A fly in the ointment
– Doctor, Doctor, there’s a fly in the ointment!
– Yes, he’s recovering from a nasty soup burn.
“A fly in the ointment” is a minor detail that causes major irritation.
The phrase has evolved from its biblical origins in Ecclesiastes:
“Dead flies cause the ointment of the apothecary to send forth a stinking savour: so doth a little folly him that is in reputation for wisdom and honour.” (Ecclesiastes 10:1)
The King James Bible renders it “The ointment of the apothecary” as though this were the work of the pharmacist. But in biblical terms, these words refer almost universally to the ointment of the priests. This is the perfumed ointment you’d find in the temple: literally, the scented “oil” which is being ruined by the stench of death.
But in Ecclesiastes 10 there is a problem. One who is meant to be wise and honourable, acts foolishly instead. Usually it’s kings who are described as wise and honourable – but here is a priestly king whose rule is ruined by folly.

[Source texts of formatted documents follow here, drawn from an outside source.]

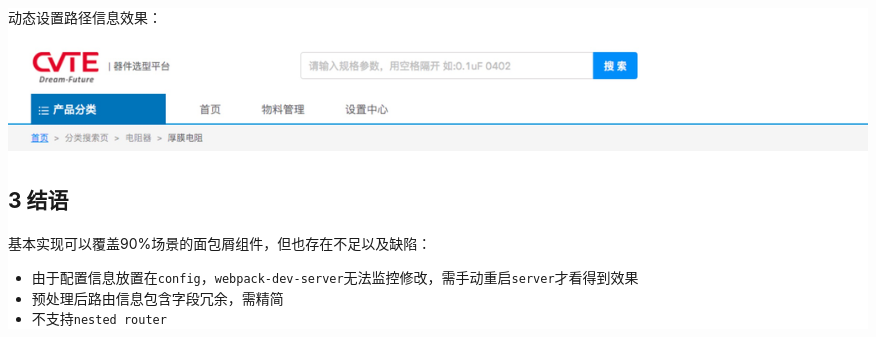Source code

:动态设置路径信息效果：

![dynamic-set-real-breadcrumb](/breadcrumb/images/dynamic-set-real-breadcrumb.jpg)

## 3 结语

基本实现可以覆盖90%场景的面包屑组件，但也存在不足以及缺陷：

- 由于配置信息放置在`config`，`webpack-dev-server`无法监控修改，需手动重启`server`才看得到效果
- 预处理后路由信息包含字段冗余，需精简
- 不支持`nested router`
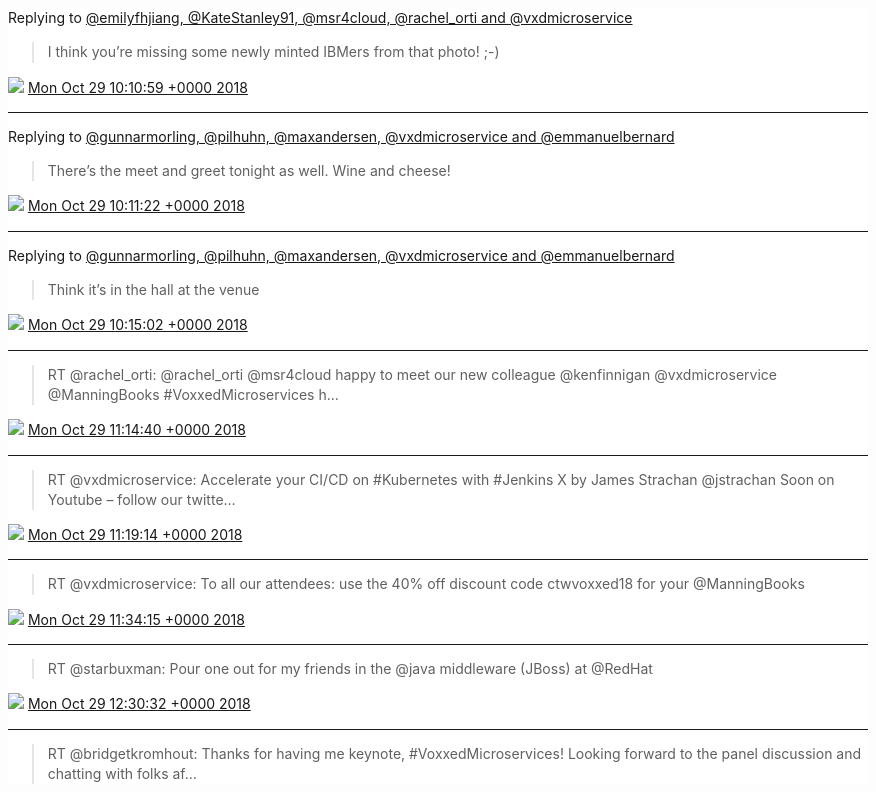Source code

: Replying to [@emilyfhjiang, @KateStanley91, @msr4cloud, @rachel_orti and @vxdmicroservice](https://twitter.com/emilyfhjiang/status/1056850690864283648)

> I think you’re missing some newly minted IBMers from that photo! ;-)

<img src="/images/twitter/media/tweet.ico" width="12" /> [Mon Oct 29 10:10:59 +0000 2018](https://twitter.com/kenfinnigan/status/1056850880769728512)

----

Replying to [@gunnarmorling, @pilhuhn, @maxandersen, @vxdmicroservice and @emmanuelbernard](https://twitter.com/gunnarmorling/status/1056849345130180608)

> There’s the meet and greet tonight as well. Wine and cheese!

<img src="/images/twitter/media/tweet.ico" width="12" /> [Mon Oct 29 10:11:22 +0000 2018](https://twitter.com/kenfinnigan/status/1056850974332076032)

----

Replying to [@gunnarmorling, @pilhuhn, @maxandersen, @vxdmicroservice and @emmanuelbernard](https://twitter.com/gunnarmorling/status/1056849345130180608)

> Think it’s in the hall at the venue

<img src="/images/twitter/media/tweet.ico" width="12" /> [Mon Oct 29 10:15:02 +0000 2018](https://twitter.com/kenfinnigan/status/1056851896403746816)

----

> RT @rachel_orti: @rachel_orti @msr4cloud happy to meet our new colleague @kenfinnigan @vxdmicroservice @ManningBooks #VoxxedMicroservices h…

<img src="/images/twitter/media/tweet.ico" width="12" /> [Mon Oct 29 11:14:40 +0000 2018](https://twitter.com/kenfinnigan/status/1056866905443786753)

----

> RT @vxdmicroservice: Accelerate your CI/CD on #Kubernetes with #Jenkins X by James Strachan @jstrachan Soon on 
> Youtube – follow our twitte…

<img src="/images/twitter/media/tweet.ico" width="12" /> [Mon Oct 29 11:19:14 +0000 2018](https://twitter.com/kenfinnigan/status/1056868055266004992)

----

> RT @vxdmicroservice: To all our attendees: use the 40% off discount code ctwvoxxed18 for your @ManningBooks

<img src="/images/twitter/media/tweet.ico" width="12" /> [Mon Oct 29 11:34:15 +0000 2018](https://twitter.com/kenfinnigan/status/1056871832874311681)

----

> RT @starbuxman: Pour one out for my friends in the @java middleware (JBoss) at @RedHat

<img src="/images/twitter/media/tweet.ico" width="12" /> [Mon Oct 29 12:30:32 +0000 2018](https://twitter.com/kenfinnigan/status/1056885999542898688)

----

> RT @bridgetkromhout: Thanks for having me keynote, #VoxxedMicroservices! Looking forward to the panel discussion and chatting with folks af…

It might seem like only a little folly. But then the fly in the ointment is only a little fly. A small intruder ruins the oil of blessing. Instead of life flowing down, it is death that spreads.
And so it was with Adam. He was meant to rule in wisdom and honour. But through his folly he spread death everywhere. Far from slight, his eating of the forbidden fruit was the ultimate fly in the ultimate ointment. Life should have flowed out from that garden but, through sin, it was death that spread from Adam.
Thank God for a true Ruler in wisdom and honour. This King is also our High Priest. And as Hebrews declares,
“such an high priest became us, who is holy, harmless, undefiled, separate from sinners, and made higher than the heavens.” (Hebrews 7:26)
And so, through Christ, the undefiled oil of His Spirit flows out for the blessing of the world.